On a side note, could a Saltstack formula be used to minimize the dom0 codebase?
People see, but somehow oversee lack of HR not only for this, but for even more important things at each given moment. To me, it’s already amazing Qubes got this far with a few people available.
Xen is the hypervisor. Dom0 is a VM - yes, a special privileged one, making Xen usage possible, but still a VM. As the Xen wiki explains, “Dom0 forms the interface to the hypervisor.” How can the hypervisor be part of the VM?
I think what would be a smart idea is to have the dom0 OS be switchable by way of the Qubes Manager,
you right click on the dom0 VM and go to settings, then change the template to a template you have installed.
But that document describes doing it from scratch at a GRUB command line. It doesn’t describe how to convert the dom0 OS from Fedora to Alpine, for example, using Qubes manager, or using dom0.
It would be great if you could execute a commend that changes the .iso
The point is - obviously Debian is a possible option.

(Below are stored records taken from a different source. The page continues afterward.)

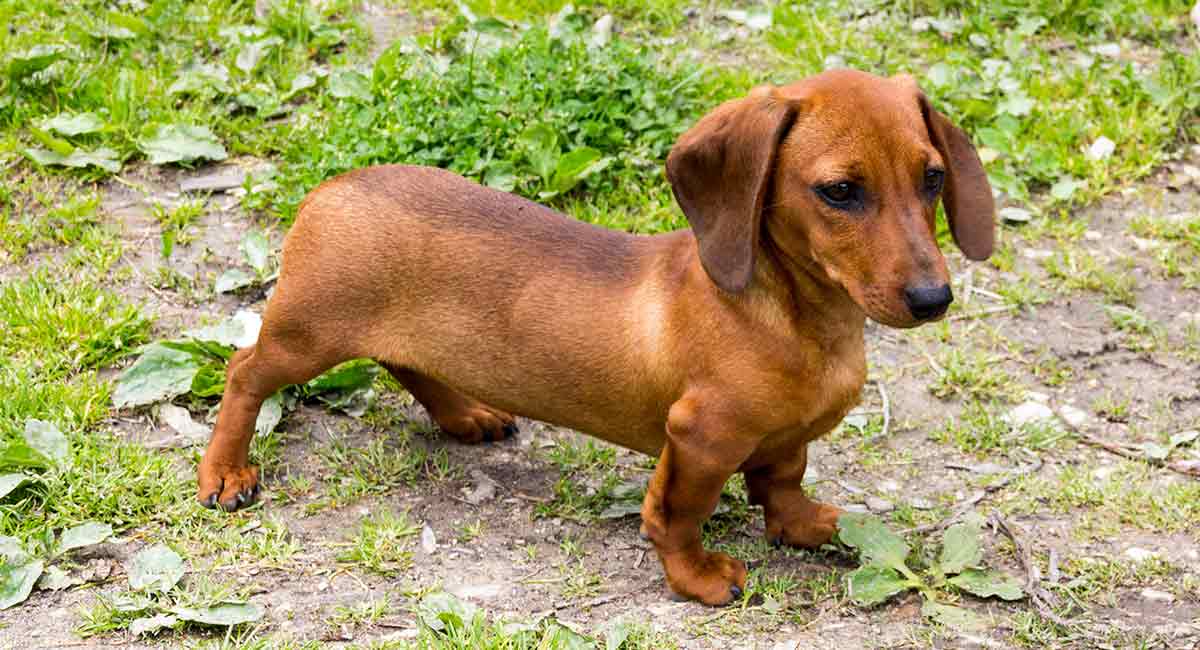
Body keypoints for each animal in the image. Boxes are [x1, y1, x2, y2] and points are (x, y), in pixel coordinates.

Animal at [199, 70, 993, 606]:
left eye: (932, 178)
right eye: (839, 191)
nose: (934, 299)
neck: (798, 315)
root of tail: (333, 187)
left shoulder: (785, 437)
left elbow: (784, 481)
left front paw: (805, 526)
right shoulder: (699, 438)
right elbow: (678, 516)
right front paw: (700, 579)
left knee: (408, 365)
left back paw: (467, 415)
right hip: (308, 335)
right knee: (244, 372)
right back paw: (224, 474)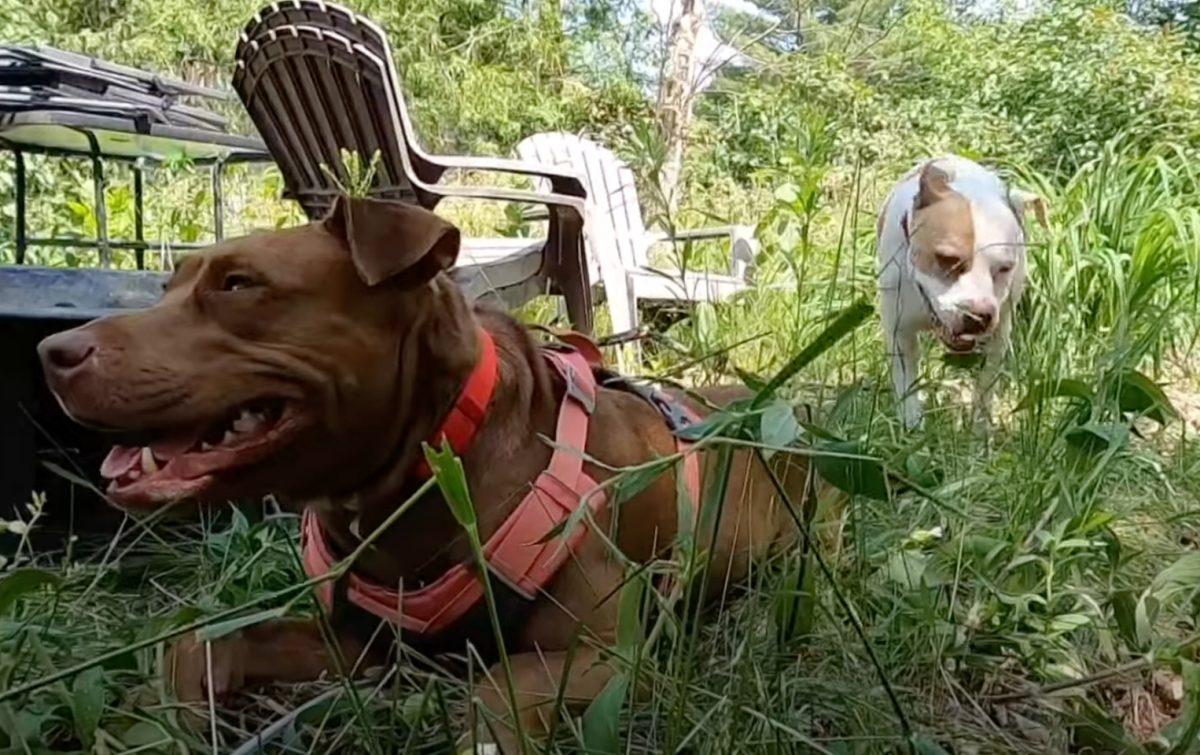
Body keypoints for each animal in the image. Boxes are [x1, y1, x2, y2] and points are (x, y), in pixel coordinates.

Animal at [39, 195, 806, 753]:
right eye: (167, 287)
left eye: (238, 284)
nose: (55, 350)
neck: (428, 461)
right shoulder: (359, 642)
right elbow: (204, 639)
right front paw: (153, 716)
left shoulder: (603, 655)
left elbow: (499, 686)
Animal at [878, 156, 1046, 427]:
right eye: (947, 259)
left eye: (1005, 267)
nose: (978, 315)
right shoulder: (899, 328)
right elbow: (906, 379)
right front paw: (911, 423)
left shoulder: (999, 333)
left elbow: (987, 381)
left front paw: (980, 427)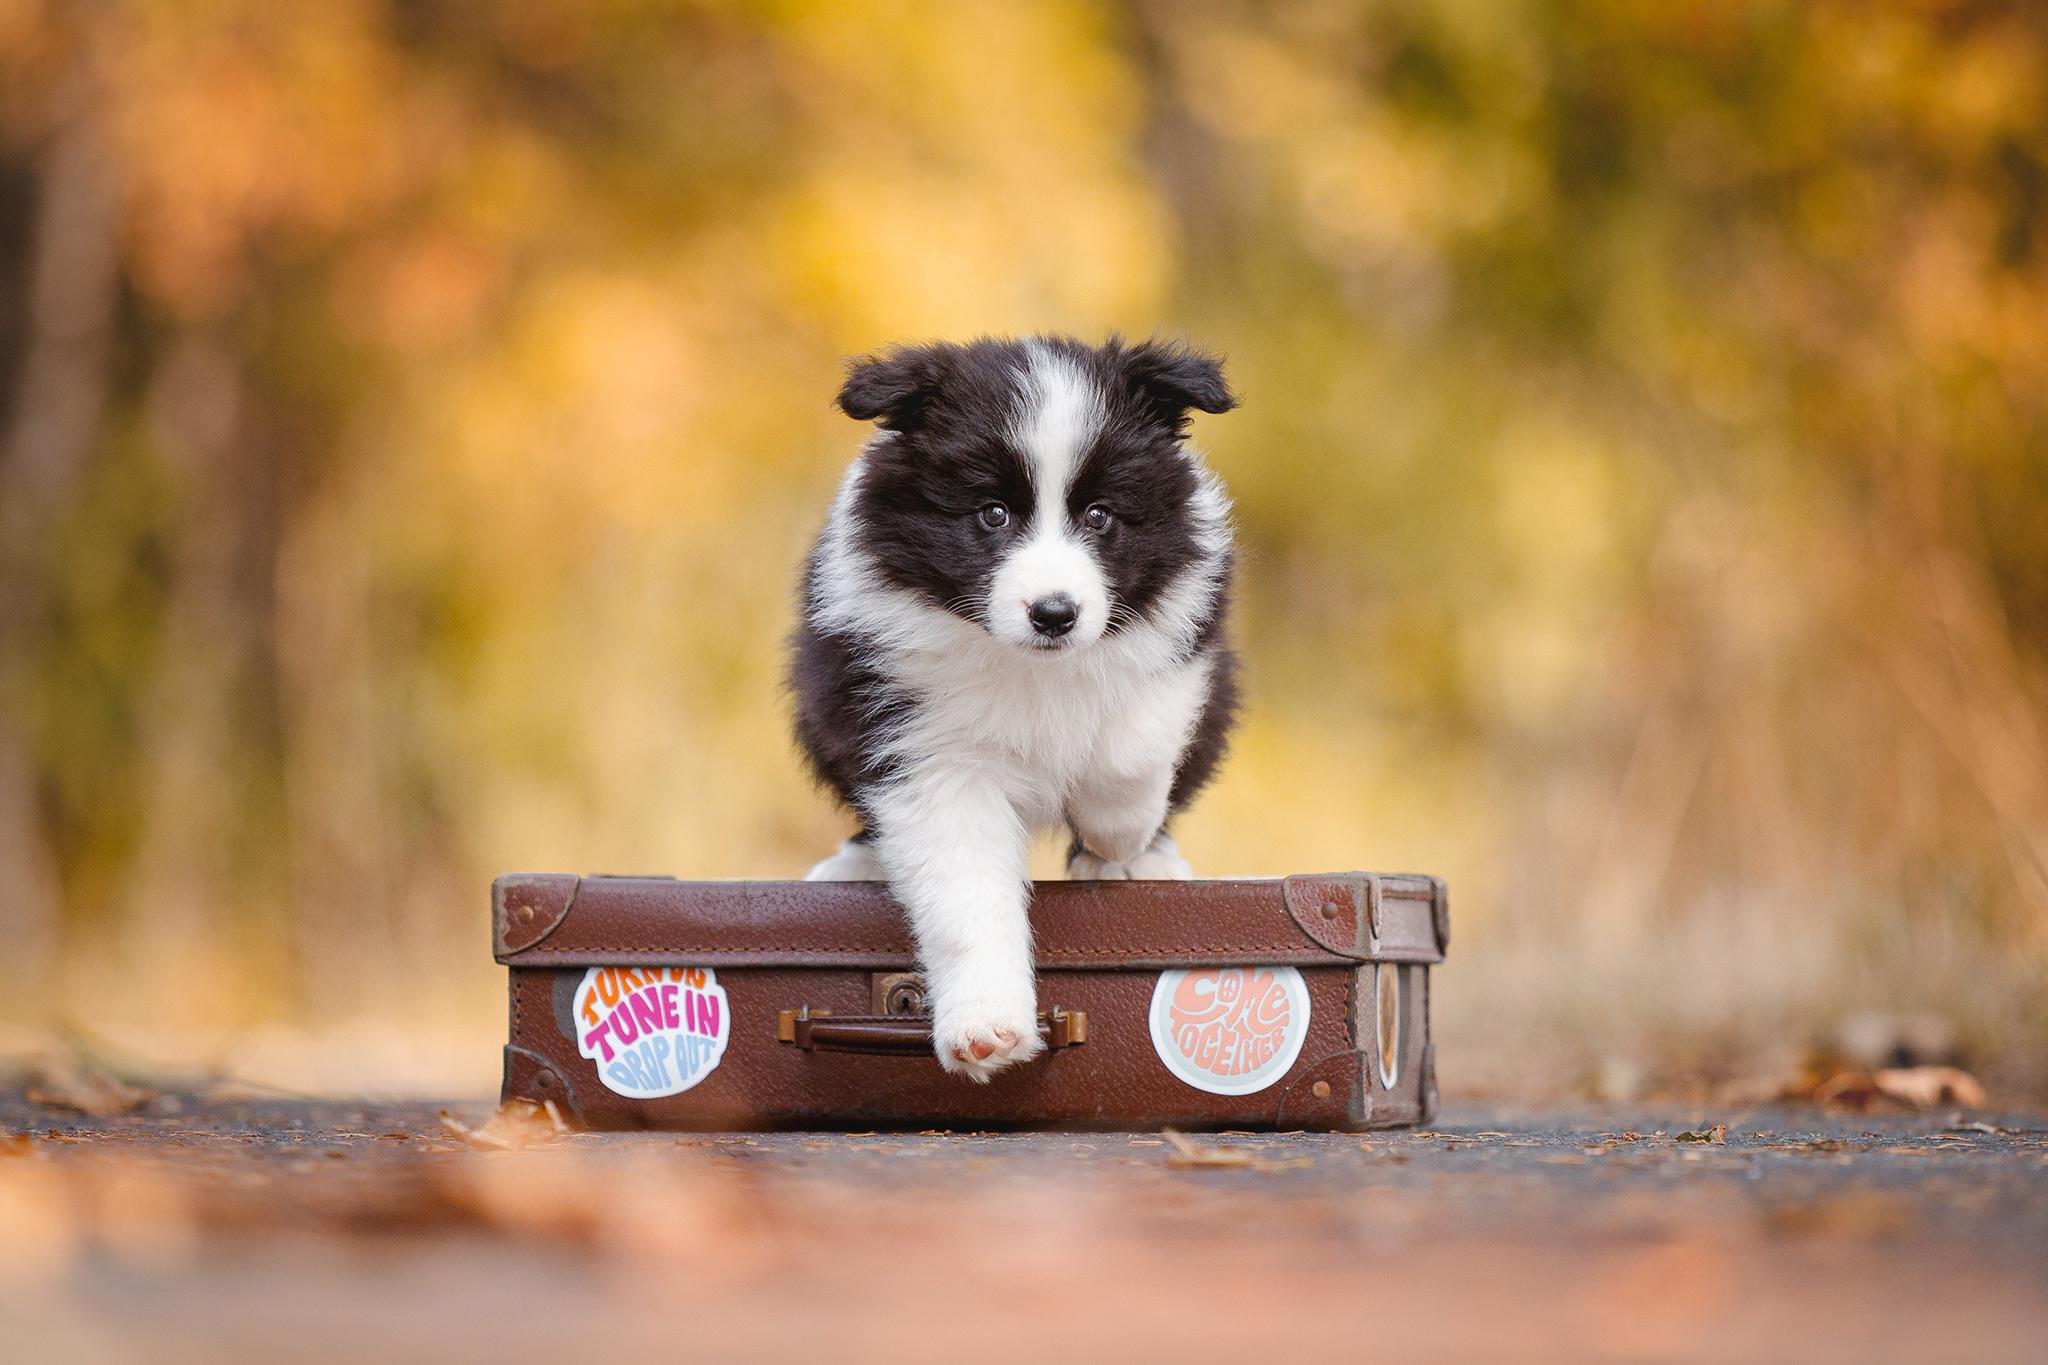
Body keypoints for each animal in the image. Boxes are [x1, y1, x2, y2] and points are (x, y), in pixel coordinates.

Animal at [782, 335, 1228, 1080]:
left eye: (1100, 515)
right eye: (992, 513)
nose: (1054, 613)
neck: (1030, 663)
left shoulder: (1186, 625)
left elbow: (1131, 738)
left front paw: (1117, 836)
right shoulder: (923, 747)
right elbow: (966, 889)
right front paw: (986, 1028)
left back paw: (1140, 861)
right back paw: (856, 865)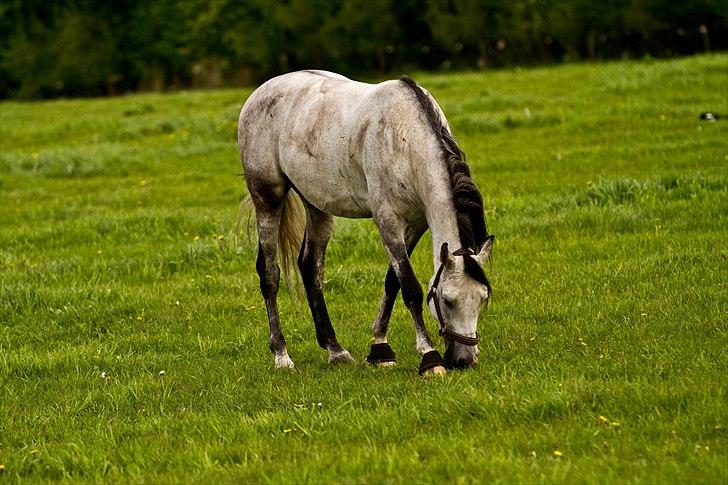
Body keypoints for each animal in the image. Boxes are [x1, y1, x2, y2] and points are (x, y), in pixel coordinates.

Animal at [239, 69, 494, 374]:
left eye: (483, 298)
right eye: (447, 300)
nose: (464, 360)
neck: (405, 138)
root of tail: (259, 93)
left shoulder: (417, 223)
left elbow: (392, 282)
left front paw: (380, 348)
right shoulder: (388, 220)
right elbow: (410, 287)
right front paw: (429, 358)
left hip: (317, 204)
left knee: (310, 267)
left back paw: (335, 350)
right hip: (267, 198)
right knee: (269, 273)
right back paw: (281, 355)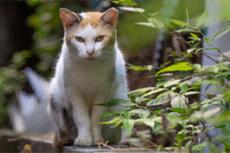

FWIW, I tried removing individual firmware packages in a Fedora 38 qube. It works fine and e.g. removing nvidia-gpu-firmware does not ask to remove linux-firmware itself. It is also possible to remove other individual firmware packages. So, obviously in newer Fedora versions (newer than those in dom0) some work in that direction has been done.
Re. Alpine - I have never used it. I have only read it is minimalist.
That said, I agree with the devs that before having a working GUI domain, minimizing the rest of the distro of dom0 is probably a useless exercise, as the end result would still be a too big dom0.
As a whole, it might be a good idea to see some collaboration between the guys from suckless.org and the Qubes team, and hopefully have a suckless dom0
I guess the answer you are looking for might be: they aren’t. Dom0 is based on Fedora and the devs added some 2.5k lines of their code at the beginning of Qubes, the way Whonix/Kicksecure are based on Debian and customized by their devs in different ways.